*** DATA IN THIS EXERCISE ***

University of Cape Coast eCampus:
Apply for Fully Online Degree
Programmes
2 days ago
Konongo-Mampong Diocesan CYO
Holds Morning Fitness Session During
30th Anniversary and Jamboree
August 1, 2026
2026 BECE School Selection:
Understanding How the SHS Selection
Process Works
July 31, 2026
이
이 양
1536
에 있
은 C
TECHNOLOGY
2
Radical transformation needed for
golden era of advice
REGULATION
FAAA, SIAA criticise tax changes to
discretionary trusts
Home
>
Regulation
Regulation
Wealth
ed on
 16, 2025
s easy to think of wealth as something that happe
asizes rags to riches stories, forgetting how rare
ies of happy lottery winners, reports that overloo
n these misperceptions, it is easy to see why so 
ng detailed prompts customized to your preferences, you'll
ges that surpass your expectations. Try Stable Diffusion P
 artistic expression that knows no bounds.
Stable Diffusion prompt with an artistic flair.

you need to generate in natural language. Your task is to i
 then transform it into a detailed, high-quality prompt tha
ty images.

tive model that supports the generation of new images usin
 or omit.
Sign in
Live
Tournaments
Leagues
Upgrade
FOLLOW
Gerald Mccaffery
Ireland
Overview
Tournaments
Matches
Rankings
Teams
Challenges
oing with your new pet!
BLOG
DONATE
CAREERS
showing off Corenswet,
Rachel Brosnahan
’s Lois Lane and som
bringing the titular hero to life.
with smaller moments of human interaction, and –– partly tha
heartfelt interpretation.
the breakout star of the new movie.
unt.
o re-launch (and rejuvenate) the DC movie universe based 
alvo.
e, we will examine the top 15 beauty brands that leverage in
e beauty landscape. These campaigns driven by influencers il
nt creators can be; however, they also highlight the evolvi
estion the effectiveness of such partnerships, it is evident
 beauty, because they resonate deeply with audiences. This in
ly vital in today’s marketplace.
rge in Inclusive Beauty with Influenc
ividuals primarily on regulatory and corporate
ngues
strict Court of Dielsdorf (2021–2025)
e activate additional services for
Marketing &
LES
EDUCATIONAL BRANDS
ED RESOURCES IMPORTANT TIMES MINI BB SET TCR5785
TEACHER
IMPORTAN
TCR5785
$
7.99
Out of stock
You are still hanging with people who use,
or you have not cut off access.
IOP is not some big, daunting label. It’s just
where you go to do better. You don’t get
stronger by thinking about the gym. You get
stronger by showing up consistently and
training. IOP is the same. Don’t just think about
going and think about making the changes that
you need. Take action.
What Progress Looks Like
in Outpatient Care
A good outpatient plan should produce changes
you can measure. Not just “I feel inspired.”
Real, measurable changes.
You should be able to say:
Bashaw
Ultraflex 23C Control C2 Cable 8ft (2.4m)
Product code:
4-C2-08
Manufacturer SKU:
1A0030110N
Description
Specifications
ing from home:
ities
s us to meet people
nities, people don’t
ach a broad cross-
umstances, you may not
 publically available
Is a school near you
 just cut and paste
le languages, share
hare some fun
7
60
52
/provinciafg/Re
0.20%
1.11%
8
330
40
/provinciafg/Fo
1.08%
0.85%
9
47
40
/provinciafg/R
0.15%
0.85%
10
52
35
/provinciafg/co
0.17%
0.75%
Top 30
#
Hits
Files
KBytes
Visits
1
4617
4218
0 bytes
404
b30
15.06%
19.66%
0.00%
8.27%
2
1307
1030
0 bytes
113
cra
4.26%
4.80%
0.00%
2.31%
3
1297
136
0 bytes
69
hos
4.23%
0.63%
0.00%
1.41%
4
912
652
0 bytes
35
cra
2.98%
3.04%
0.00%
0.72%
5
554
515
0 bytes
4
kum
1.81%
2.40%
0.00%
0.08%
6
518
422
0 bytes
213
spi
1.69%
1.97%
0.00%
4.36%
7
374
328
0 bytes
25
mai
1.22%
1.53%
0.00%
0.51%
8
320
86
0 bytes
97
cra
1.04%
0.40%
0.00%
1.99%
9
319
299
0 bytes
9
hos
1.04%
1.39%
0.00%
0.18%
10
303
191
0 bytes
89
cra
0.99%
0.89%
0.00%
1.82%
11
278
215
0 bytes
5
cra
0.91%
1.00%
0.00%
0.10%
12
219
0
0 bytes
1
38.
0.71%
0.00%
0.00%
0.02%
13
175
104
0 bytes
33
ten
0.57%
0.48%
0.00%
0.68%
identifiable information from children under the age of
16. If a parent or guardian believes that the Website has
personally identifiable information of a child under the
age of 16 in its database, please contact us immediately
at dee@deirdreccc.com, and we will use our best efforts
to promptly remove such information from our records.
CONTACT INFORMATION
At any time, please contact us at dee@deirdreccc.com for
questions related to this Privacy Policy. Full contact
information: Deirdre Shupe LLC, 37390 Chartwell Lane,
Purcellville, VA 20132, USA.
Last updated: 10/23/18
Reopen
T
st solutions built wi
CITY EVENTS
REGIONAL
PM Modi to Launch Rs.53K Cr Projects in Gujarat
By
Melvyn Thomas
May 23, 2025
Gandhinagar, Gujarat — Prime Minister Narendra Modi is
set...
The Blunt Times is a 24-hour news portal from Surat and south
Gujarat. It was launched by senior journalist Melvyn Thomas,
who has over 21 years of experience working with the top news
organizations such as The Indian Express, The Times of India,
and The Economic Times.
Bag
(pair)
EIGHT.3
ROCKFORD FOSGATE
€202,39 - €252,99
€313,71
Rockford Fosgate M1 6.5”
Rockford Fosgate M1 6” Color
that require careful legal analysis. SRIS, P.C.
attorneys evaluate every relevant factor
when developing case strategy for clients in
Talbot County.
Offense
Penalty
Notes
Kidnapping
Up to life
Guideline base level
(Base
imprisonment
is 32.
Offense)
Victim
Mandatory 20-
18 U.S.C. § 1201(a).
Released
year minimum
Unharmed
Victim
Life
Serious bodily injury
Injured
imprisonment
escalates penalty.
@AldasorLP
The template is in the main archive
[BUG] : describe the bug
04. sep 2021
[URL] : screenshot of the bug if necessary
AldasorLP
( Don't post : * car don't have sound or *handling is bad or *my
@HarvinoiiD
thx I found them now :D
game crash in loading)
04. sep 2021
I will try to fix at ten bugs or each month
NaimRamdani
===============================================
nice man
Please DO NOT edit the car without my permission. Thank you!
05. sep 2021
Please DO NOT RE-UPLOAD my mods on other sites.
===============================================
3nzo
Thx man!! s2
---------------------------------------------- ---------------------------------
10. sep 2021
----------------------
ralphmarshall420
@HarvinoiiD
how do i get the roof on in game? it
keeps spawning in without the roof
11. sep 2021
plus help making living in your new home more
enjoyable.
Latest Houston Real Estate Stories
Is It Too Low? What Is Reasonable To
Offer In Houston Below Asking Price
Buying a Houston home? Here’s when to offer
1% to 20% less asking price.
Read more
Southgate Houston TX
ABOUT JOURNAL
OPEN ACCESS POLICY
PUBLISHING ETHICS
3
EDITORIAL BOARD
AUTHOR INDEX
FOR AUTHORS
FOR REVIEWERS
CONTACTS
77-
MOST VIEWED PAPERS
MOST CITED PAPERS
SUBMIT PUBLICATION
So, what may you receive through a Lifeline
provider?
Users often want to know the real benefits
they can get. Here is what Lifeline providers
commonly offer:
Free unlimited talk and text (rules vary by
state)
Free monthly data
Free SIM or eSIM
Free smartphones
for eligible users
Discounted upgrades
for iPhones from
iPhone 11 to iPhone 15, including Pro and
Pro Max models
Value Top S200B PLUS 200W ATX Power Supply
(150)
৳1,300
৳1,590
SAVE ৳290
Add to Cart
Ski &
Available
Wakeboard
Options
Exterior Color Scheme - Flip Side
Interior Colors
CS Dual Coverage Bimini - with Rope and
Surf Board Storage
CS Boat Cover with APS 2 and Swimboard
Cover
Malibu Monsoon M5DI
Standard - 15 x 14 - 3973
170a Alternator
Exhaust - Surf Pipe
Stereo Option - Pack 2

*** End of DATA IN THIS EXERCISE ***

■ **EXERCISE PROMPT**
Copy out every line of text from all of the records above, in order and character for character.

■ **EXERCISE OUTPUT**
University of Cape Coast eCampus:
Apply for Fully Online Degree
Programmes
2 days ago
Konongo-Mampong Diocesan CYO
Holds Morning Fitness Session During
30th Anniversary and Jamboree
August 1, 2026
2026 BECE School Selection:
Understanding How the SHS Selection
Process Works
July 31, 2026
이
이 양
1536
에 있
은 C
TECHNOLOGY
2
Radical transformation needed for
golden era of advice
REGULATION
FAAA, SIAA criticise tax changes to
discretionary trusts
Home
>
Regulation
Regulation
Wealth
ed on
 16, 2025
s easy to think of wealth as something that happe
asizes rags to riches stories, forgetting how rare
ies of happy lottery winners, reports that overloo
n these misperceptions, it is easy to see why so 
ng detailed prompts customized to your preferences, you'll
ges that surpass your expectations. Try Stable Diffusion P
 artistic expression that knows no bounds.
Stable Diffusion prompt with an artistic flair.

you need to generate in natural language. Your task is to i
 then transform it into a detailed, high-quality prompt tha
ty images.

tive model that supports the generation of new images usin
 or omit.
Sign in
Live
Tournaments
Leagues
Upgrade
FOLLOW
Gerald Mccaffery
Ireland
Overview
Tournaments
Matches
Rankings
Teams
Challenges
oing with your new pet!
BLOG
DONATE
CAREERS
showing off Corenswet,
Rachel Brosnahan
’s Lois Lane and som
bringing the titular hero to life.
with smaller moments of human interaction, and –– partly tha
heartfelt interpretation.
the breakout star of the new movie.
unt.
o re-launch (and rejuvenate) the DC movie universe based 
alvo.
e, we will examine the top 15 beauty brands that leverage in
e beauty landscape. These campaigns driven by influencers il
nt creators can be; however, they also highlight the evolvi
estion the effectiveness of such partnerships, it is evident
 beauty, because they resonate deeply with audiences. This in
ly vital in today’s marketplace.
rge in Inclusive Beauty with Influenc
ividuals primarily on regulatory and corporate
ngues
strict Court of Dielsdorf (2021–2025)
e activate additional services for
Marketing &
LES
EDUCATIONAL BRANDS
ED RESOURCES IMPORTANT TIMES MINI BB SET TCR5785
TEACHER
IMPORTAN
TCR5785
$
7.99
Out of stock
You are still hanging with people who use,
or you have not cut off access.
IOP is not some big, daunting label. It’s just
where you go to do better. You don’t get
stronger by thinking about the gym. You get
stronger by showing up consistently and
training. IOP is the same. Don’t just think about
going and think about making the changes that
you need. Take action.
What Progress Looks Like
in Outpatient Care
A good outpatient plan should produce changes
you can measure. Not just “I feel inspired.”
Real, measurable changes.
You should be able to say:
Bashaw
Ultraflex 23C Control C2 Cable 8ft (2.4m)
Product code:
4-C2-08
Manufacturer SKU:
1A0030110N
Description
Specifications
ing from home:
ities
s us to meet people
nities, people don’t
ach a broad cross-
umstances, you may not
 publically available
Is a school near you
 just cut and paste
le languages, share
hare some fun
7
60
52
/provinciafg/Re
0.20%
1.11%
8
330
40
/provinciafg/Fo
1.08%
0.85%
9
47
40
/provinciafg/R
0.15%
0.85%
10
52
35
/provinciafg/co
0.17%
0.75%
Top 30
#
Hits
Files
KBytes
Visits
1
4617
4218
0 bytes
404
b30
15.06%
19.66%
0.00%
8.27%
2
1307
1030
0 bytes
113
cra
4.26%
4.80%
0.00%
2.31%
3
1297
136
0 bytes
69
hos
4.23%
0.63%
0.00%
1.41%
4
912
652
0 bytes
35
cra
2.98%
3.04%
0.00%
0.72%
5
554
515
0 bytes
4
kum
1.81%
2.40%
0.00%
0.08%
6
518
422
0 bytes
213
spi
1.69%
1.97%
0.00%
4.36%
7
374
328
0 bytes
25
mai
1.22%
1.53%
0.00%
0.51%
8
320
86
0 bytes
97
cra
1.04%
0.40%
0.00%
1.99%
9
319
299
0 bytes
9
hos
1.04%
1.39%
0.00%
0.18%
10
303
191
0 bytes
89
cra
0.99%
0.89%
0.00%
1.82%
11
278
215
0 bytes
5
cra
0.91%
1.00%
0.00%
0.10%
12
219
0
0 bytes
1
38.
0.71%
0.00%
0.00%
0.02%
13
175
104
0 bytes
33
ten
0.57%
0.48%
0.00%
0.68%
identifiable information from children under the age of
16. If a parent or guardian believes that the Website has
personally identifiable information of a child under the
age of 16 in its database, please contact us immediately
at dee@deirdreccc.com, and we will use our best efforts
to promptly remove such information from our records.
CONTACT INFORMATION
At any time, please contact us at dee@deirdreccc.com for
questions related to this Privacy Policy. Full contact
information: Deirdre Shupe LLC, 37390 Chartwell Lane,
Purcellville, VA 20132, USA.
Last updated: 10/23/18
Reopen
T
st solutions built wi
CITY EVENTS
REGIONAL
PM Modi to Launch Rs.53K Cr Projects in Gujarat
By
Melvyn Thomas
May 23, 2025
Gandhinagar, Gujarat — Prime Minister Narendra Modi is
set...
The Blunt Times is a 24-hour news portal from Surat and south
Gujarat. It was launched by senior journalist Melvyn Thomas,
who has over 21 years of experience working with the top news
organizations such as The Indian Express, The Times of India,
and The Economic Times.
Bag
(pair)
EIGHT.3
ROCKFORD FOSGATE
€202,39 - €252,99
€313,71
Rockford Fosgate M1 6.5”
Rockford Fosgate M1 6” Color
that require careful legal analysis. SRIS, P.C.
attorneys evaluate every relevant factor
when developing case strategy for clients in
Talbot County.
Offense
Penalty
Notes
Kidnapping
Up to life
Guideline base level
(Base
imprisonment
is 32.
Offense)
Victim
Mandatory 20-
18 U.S.C. § 1201(a).
Released
year minimum
Unharmed
Victim
Life
Serious bodily injury
Injured
imprisonment
escalates penalty.
@AldasorLP
The template is in the main archive
[BUG] : describe the bug
04. sep 2021
[URL] : screenshot of the bug if necessary
AldasorLP
( Don't post : * car don't have sound or *handling is bad or *my
@HarvinoiiD
thx I found them now :D
game crash in loading)
04. sep 2021
I will try to fix at ten bugs or each month
NaimRamdani
===============================================
nice man
Please DO NOT edit the car without my permission. Thank you!
05. sep 2021
Please DO NOT RE-UPLOAD my mods on other sites.
===============================================
3nzo
Thx man!! s2
---------------------------------------------- ---------------------------------
10. sep 2021
----------------------
ralphmarshall420
@HarvinoiiD
how do i get the roof on in game? it
keeps spawning in without the roof
11. sep 2021
plus help making living in your new home more
enjoyable.
Latest Houston Real Estate Stories
Is It Too Low? What Is Reasonable To
Offer In Houston Below Asking Price
Buying a Houston home? Here’s when to offer
1% to 20% less asking price.
Read more
Southgate Houston TX
ABOUT JOURNAL
OPEN ACCESS POLICY
PUBLISHING ETHICS
3
EDITORIAL BOARD
AUTHOR INDEX
FOR AUTHORS
FOR REVIEWERS
CONTACTS
77-
MOST VIEWED PAPERS
MOST CITED PAPERS
SUBMIT PUBLICATION
So, what may you receive through a Lifeline
provider?
Users often want to know the real benefits
they can get. Here is what Lifeline providers
commonly offer:
Free unlimited talk and text (rules vary by
state)
Free monthly data
Free SIM or eSIM
Free smartphones
for eligible users
Discounted upgrades
for iPhones from
iPhone 11 to iPhone 15, including Pro and
Pro Max models
Value Top S200B PLUS 200W ATX Power Supply
(150)
৳1,300
৳1,590
SAVE ৳290
Add to Cart
Ski &
Available
Wakeboard
Options
Exterior Color Scheme - Flip Side
Interior Colors
CS Dual Coverage Bimini - with Rope and
Surf Board Storage
CS Boat Cover with APS 2 and Swimboard
Cover
Malibu Monsoon M5DI
Standard - 15 x 14 - 3973
170a Alternator
Exhaust - Surf Pipe
Stereo Option - Pack 2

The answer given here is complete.